▶ AIM OF THE EXERCISE:
In the entries below, find each line with the word "relationship" and pull it out.

Extracted records:
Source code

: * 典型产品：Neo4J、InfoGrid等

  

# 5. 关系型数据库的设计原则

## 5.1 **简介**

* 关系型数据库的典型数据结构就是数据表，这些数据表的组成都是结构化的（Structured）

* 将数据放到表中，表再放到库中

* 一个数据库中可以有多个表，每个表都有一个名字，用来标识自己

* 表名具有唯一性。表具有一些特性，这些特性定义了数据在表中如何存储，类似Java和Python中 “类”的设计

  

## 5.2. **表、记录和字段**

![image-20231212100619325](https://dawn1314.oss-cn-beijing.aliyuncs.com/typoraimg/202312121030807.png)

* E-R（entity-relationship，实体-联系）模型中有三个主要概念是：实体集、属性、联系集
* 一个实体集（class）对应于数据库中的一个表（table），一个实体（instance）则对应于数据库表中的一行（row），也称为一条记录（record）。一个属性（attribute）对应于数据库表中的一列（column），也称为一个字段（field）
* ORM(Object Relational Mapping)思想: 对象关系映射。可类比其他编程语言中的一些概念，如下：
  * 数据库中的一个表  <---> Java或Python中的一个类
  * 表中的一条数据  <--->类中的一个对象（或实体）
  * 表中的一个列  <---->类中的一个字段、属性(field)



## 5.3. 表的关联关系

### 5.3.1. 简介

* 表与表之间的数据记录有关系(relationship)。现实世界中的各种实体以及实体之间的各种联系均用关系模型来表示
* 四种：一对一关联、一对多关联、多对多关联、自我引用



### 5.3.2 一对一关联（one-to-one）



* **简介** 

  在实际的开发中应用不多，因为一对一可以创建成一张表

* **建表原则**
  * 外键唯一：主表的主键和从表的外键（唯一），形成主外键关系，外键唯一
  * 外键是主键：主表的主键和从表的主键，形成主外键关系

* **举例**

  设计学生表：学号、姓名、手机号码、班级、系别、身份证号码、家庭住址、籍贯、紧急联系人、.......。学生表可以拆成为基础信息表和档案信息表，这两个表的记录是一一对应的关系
==
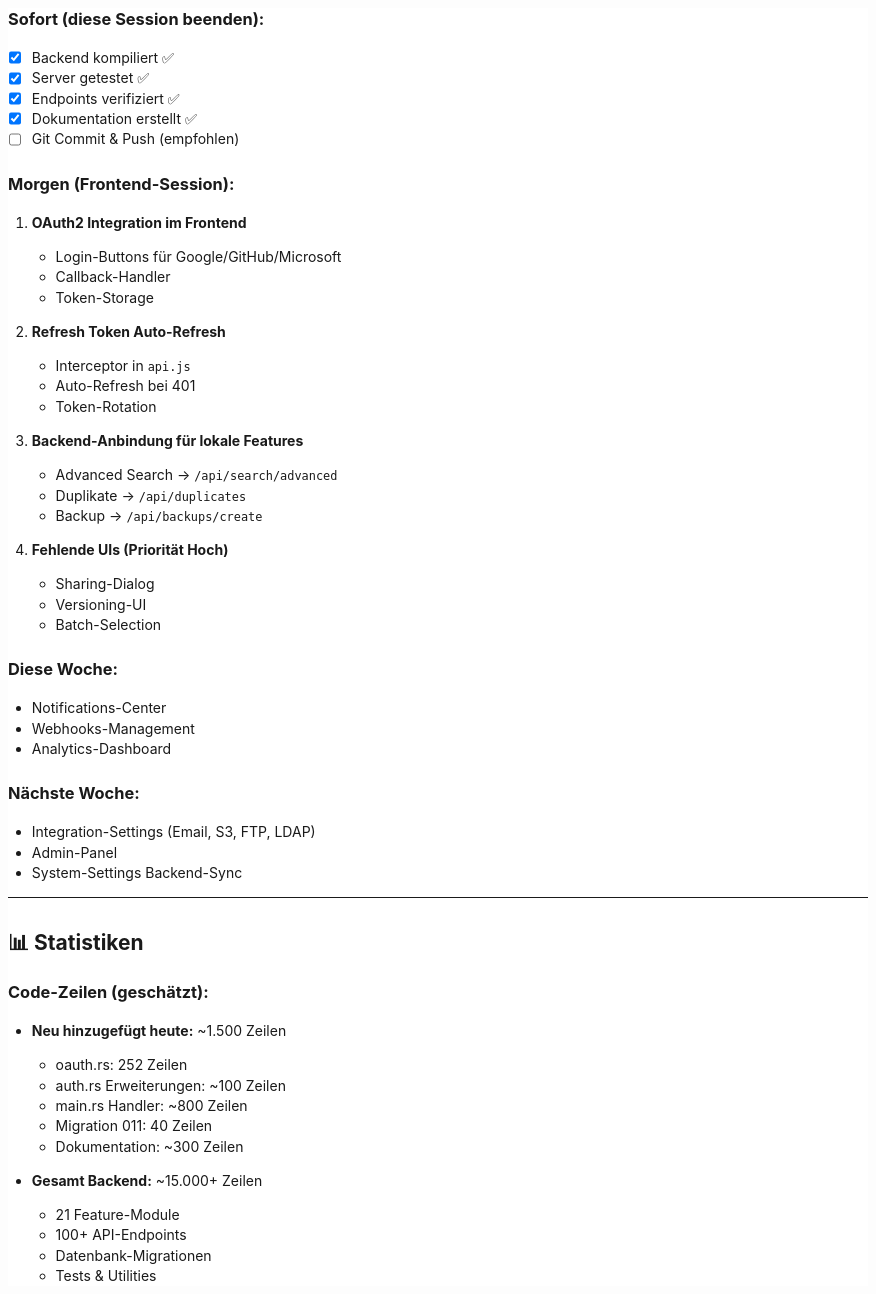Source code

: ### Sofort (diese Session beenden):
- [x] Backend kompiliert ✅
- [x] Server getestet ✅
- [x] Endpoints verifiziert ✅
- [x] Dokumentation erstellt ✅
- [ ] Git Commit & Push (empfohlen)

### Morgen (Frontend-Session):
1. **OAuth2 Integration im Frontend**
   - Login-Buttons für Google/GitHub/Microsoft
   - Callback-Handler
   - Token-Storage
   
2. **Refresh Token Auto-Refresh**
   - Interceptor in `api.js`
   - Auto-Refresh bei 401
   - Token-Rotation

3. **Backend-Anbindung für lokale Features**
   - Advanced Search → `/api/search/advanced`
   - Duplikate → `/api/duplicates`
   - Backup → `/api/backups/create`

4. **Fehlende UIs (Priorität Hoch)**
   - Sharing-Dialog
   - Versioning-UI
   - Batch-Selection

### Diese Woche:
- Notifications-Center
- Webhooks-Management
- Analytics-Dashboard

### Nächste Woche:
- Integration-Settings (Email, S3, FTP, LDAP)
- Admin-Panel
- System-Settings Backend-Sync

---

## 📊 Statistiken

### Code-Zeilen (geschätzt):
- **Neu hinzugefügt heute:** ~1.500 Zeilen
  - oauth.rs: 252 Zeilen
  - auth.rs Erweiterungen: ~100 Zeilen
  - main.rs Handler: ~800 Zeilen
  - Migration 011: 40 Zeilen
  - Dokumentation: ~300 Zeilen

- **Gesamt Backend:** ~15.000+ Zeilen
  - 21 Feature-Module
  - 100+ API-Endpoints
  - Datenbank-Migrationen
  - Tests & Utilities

▶ RESPONSE TO THE EXERCISE:
* E-R（entity-relationship，实体-联系）模型中有三个主要概念是：实体集、属性、联系集
* 表与表之间的数据记录有关系(relationship)。现实世界中的各种实体以及实体之间的各种联系均用关系模型来表示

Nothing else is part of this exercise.